Questo concorda con quanto dichiarato in precedenza: venire a Gesù per avere la vita significa accoglierlo e credere in lui (Giovanni 5:40). La vita non si ottiene accumulando opere, ma rivolgendosi al Figlio che possiede l'autorità di darla.

Implicazioni

  • Non ogni ricerca di Gesù nasce da una comprensione corretta: una persona può cercarlo principalmente per i benefici temporanei che spera di ricevere.
  • I segni rivelano l'identità di Gesù: non furono compiuti soltanto per risolvere bisogni immediati, ma per dirigere le persone verso di lui.
  • Gesù non disprezza il cibo quotidiano, ma corregge le priorità: ciò che è temporaneo non deve prendere il posto della vita che dura.
  • La vita eterna è un dono del Figlio dell'uomo: Gesù dice che egli darà il cibo che dura; non afferma che possa essere guadagnato mediante lo sforzo umano.
  • Il Padre ha accreditato il Figlio: Gesù possiede l'autorità di dare la vita perché è l'inviato approvato da Dio.
  • Credere non è un'opera meritoria: è la risposta che Dio richiede davanti al suo inviato e consiste nel dipendere da Cristo come unica fonte di vita.

Applicazioni

  • Esamina perché cerchi Gesù: non ridurlo a un mezzo per ottenere benessere, provvidenza o la soluzione dei bisogni temporanei.
  • Guarda oltre i benefici ricevuti: riconosci ciò che le opere di Gesù rivelano riguardo alla sua identità.
  • Stabilisci correttamente le tue priorità: il cibo temporaneo è necessario, ma non può dare la vita che dura.
  • Non cercare di guadagnare la vita eterna mediante i tuoi meriti: credi nel Figlio e ricevi da lui la vita che soltanto egli può dare.
  • Credi in colui che il Padre ha mandato: riponi la tua speranza in Cristo, non nei tuoi sforzi o nelle tue opere.

Riassunto

In Giovanni 6:22–29, la folla cerca Gesù dopo il segno dei pani, ma egli rivela che la sua motivazione non nasce dall'aver compreso il segno, bensì dall'essere stata saziata. Gesù insegna loro ad adoperarsi non per il cibo che perisce, ma per quello che dura in vita eterna e che egli stesso darà. Quando gli domandano che cosa debbano fare, Gesù risponde che l'opera di Dio consiste nel credere in colui che egli ha mandato. Il racconto mostra che la vera risposta non si trova nelle opere esteriori, ma nel credere nel Figlio.

Preghiera

Padre nostro, ti ringraziamo perché hai posto in tuo Figlio la vita che dura eternamente.

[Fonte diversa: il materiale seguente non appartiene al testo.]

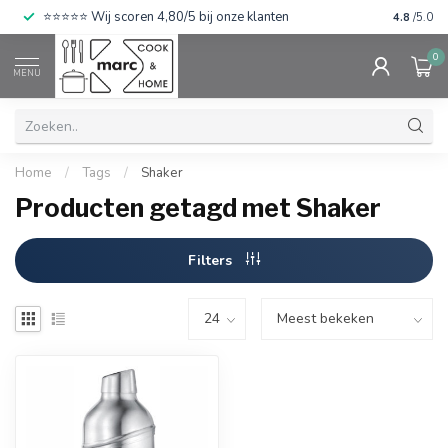
⭐⭐⭐⭐⭐ Wij scoren 4,80/5 bij onze klanten
4.8
/5.0
0
MENU
Home
/
Tags
/
Shaker
Producten getagd met Shaker
Filters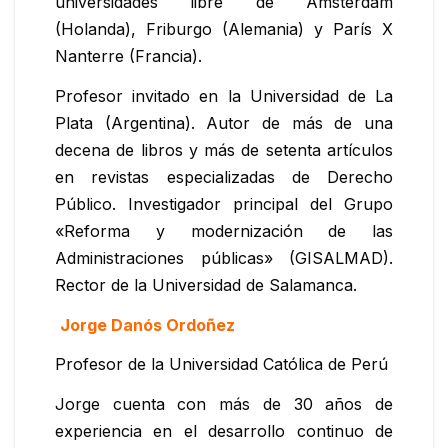
universidades libre de Amsterdam
(Holanda), Friburgo (Alemania) y París X
Nanterre (Francia).
Profesor invitado en la Universidad de La
Plata (Argentina). Autor de más de una
decena de libros y más de setenta artículos
en revistas especializadas de Derecho
Público. Investigador principal del Grupo
«Reforma y modernización de las
Administraciones públicas» (GISALMAD).
Rector de la Universidad de Salamanca.
Jorge Danós Ordoñez
Profesor de la Universidad Católica de Perú
Jorge cuenta con más de 30 años de
experiencia en el desarrollo continuo de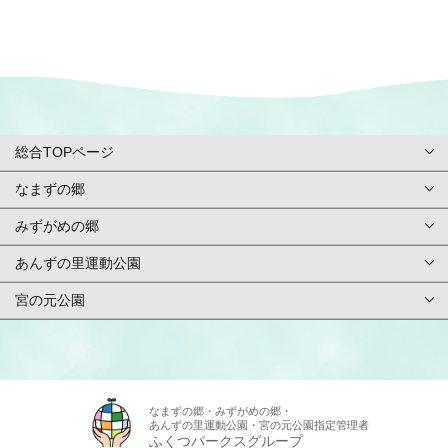
総合TOPページ
なまずの郷
総合TOPページ
みずがめの郷
TOPページ
利用案内・申請
あんずの里運動公園
TOPページ
基本情報
ご予約方法
宮の元公園
TOPページ
基本情報
アクセス
イベント
TOPページ
基本情報
アクセス
施設紹介/マップ
スタッフ募集
基本情報
アクセス
なまずの郷・みずがめの郷・
施設紹介/マップ
施設使用料金
あんずの里運動公園・宮の元公園指定管理者
お問合せ
アクセス
ふくつパークスグループ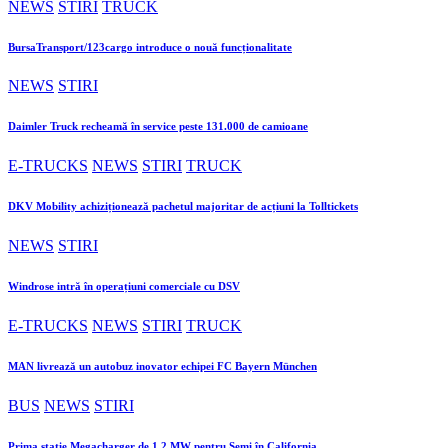
NEWS
STIRI
TRUCK
BursaTransport/123cargo introduce o nouă funcționalitate
NEWS
STIRI
Daimler Truck recheamă în service peste 131.000 de camioane
E-TRUCKS
NEWS
STIRI
TRUCK
DKV Mobility achiziționează pachetul majoritar de acțiuni la Tolltickets
NEWS
STIRI
Windrose intră în operațiuni comerciale cu DSV
E-TRUCKS
NEWS
STIRI
TRUCK
MAN livrează un autobuz inovator echipei FC Bayern München
BUS
NEWS
STIRI
Prima stație Megacharger de 1,2 MW pentru Semi în California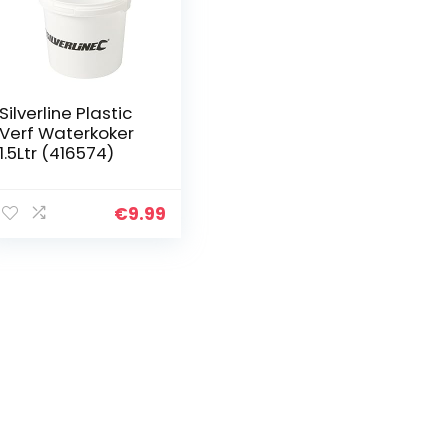
Silverline Plastic
Verf Waterkoker
1.5Ltr (416574)
€
9.99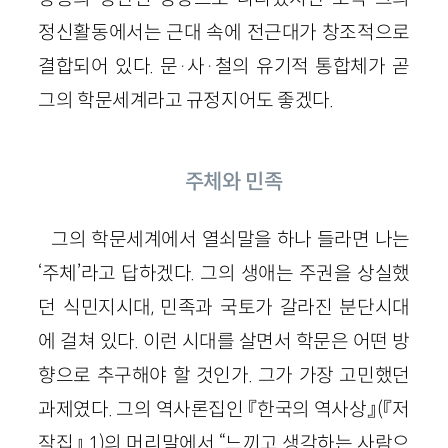
정신활동에서는 근대 속에 전근대가 창조적으로
결합되어 있다. 문
·
사
·
철의 유기적 통합체가 곧
그의 학문세계라고 규정지어도 좋겠다.
주체와 민족
그의 학문세계에서 열쇠말을 하나 들라면 나는
‘주체’라고 답하겠다. 그의 생애는 주권을 상실했
던 식민지시대, 민족과 국토가 갈라진 분단시대
에 걸쳐 있다. 이런 시대를 살면서 학문은 어떤 방
향으로 추구해야 할 것인가. 그가 가장 고민했던
과제였다. 그의 역사론집인 『한국의 역사상』
(『저
작집』
1
)
의 머리말에서 “느끼고 생각하는 사람으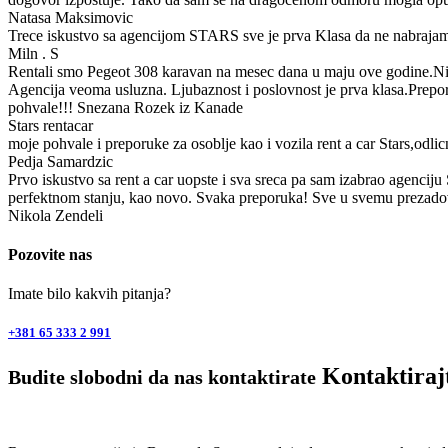
Natasa Maksimovic
Trece iskustvo sa agencijom STARS sve je prva Klasa da ne nab
Miln . S
Rentali smo Pegeot 308 karavan na mesec dana u maju ove godine.Nis
Agencija veoma usluzna. Ljubaznost i poslovnost je prva klasa.Prepor
pohvale!!! Snezana Rozek iz Kanade
Stars rentacar
moje pohvale i preporuke za osoblje kao i vozila rent a car Stars,odli
Pedja Samardzic
Prvo iskustvo sa rent a car uopste i sva sreca pa sam izabrao agenciju
perfektnom stanju, kao novo. Svaka preporuka! Sve u svemu prezado
Nikola Zendeli
Pozovite nas
Imate bilo kakvih pitanja?
+381 65 333 2 991
Kontaktiraj
Budite slobodni da nas kontaktirate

Aiutaci a non cercare Gesù soltanto per i benefici temporanei che possiamo ricevere. Concedici di comprendere ciò che le sue opere rivelano riguardo a lui e di riconoscerlo come il Figlio che tu hai mandato e autorizzato a dare la vita.

Preservaci dal confidare nei nostri meriti e nei nostri sforzi per ottenere la vita. Donaci un cuore che creda in tuo Figlio, dipenda da lui e riceva con gratitudine ciò che soltanto egli può dare.

Te lo chiediamo nel nome del nostro Signore Gesù Cristo. Amen.